All of the data should be restated exactly as it stands.

━━━━━ Exercise materials

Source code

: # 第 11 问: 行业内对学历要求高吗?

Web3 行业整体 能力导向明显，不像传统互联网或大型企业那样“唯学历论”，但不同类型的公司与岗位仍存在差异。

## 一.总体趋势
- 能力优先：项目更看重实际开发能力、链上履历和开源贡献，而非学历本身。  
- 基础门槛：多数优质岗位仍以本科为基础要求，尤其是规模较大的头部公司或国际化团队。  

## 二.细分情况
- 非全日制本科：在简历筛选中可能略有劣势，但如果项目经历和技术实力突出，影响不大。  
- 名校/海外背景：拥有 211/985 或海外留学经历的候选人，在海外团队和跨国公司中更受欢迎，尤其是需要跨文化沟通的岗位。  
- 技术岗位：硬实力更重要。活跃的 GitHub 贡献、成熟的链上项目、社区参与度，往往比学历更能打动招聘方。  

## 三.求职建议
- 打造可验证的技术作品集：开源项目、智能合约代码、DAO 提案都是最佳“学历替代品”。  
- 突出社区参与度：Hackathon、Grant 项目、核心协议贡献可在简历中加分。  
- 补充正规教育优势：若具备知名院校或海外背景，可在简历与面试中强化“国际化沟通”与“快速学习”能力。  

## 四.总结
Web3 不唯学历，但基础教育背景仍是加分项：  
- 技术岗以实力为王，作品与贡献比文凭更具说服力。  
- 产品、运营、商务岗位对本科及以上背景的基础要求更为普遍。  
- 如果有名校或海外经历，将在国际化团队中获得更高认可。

━━━━━━━━━━

_Solution to this task:_
Source code

: # 第 11 问: 行业内对学历要求高吗?

Web3 行业整体 能力导向明显，不像传统互联网或大型企业那样“唯学历论”，但不同类型的公司与岗位仍存在差异。

## 一.总体趋势
- 能力优先：项目更看重实际开发能力、链上履历和开源贡献，而非学历本身。  
- 基础门槛：多数优质岗位仍以本科为基础要求，尤其是规模较大的头部公司或国际化团队。  

## 二.细分情况
- 非全日制本科：在简历筛选中可能略有劣势，但如果项目经历和技术实力突出，影响不大。  
- 名校/海外背景：拥有 211/985 或海外留学经历的候选人，在海外团队和跨国公司中更受欢迎，尤其是需要跨文化沟通的岗位。  
- 技术岗位：硬实力更重要。活跃的 GitHub 贡献、成熟的链上项目、社区参与度，往往比学历更能打动招聘方。  

## 三.求职建议
- 打造可验证的技术作品集：开源项目、智能合约代码、DAO 提案都是最佳“学历替代品”。  
- 突出社区参与度：Hackathon、Grant 项目、核心协议贡献可在简历中加分。  
- 补充正规教育优势：若具备知名院校或海外背景，可在简历与面试中强化“国际化沟通”与“快速学习”能力。  

## 四.总结
Web3 不唯学历，但基础教育背景仍是加分项：  
- 技术岗以实力为王，作品与贡献比文凭更具说服力。  
- 产品、运营、商务岗位对本科及以上背景的基础要求更为普遍。  
- 如果有名校或海外经历，将在国际化团队中获得更高认可。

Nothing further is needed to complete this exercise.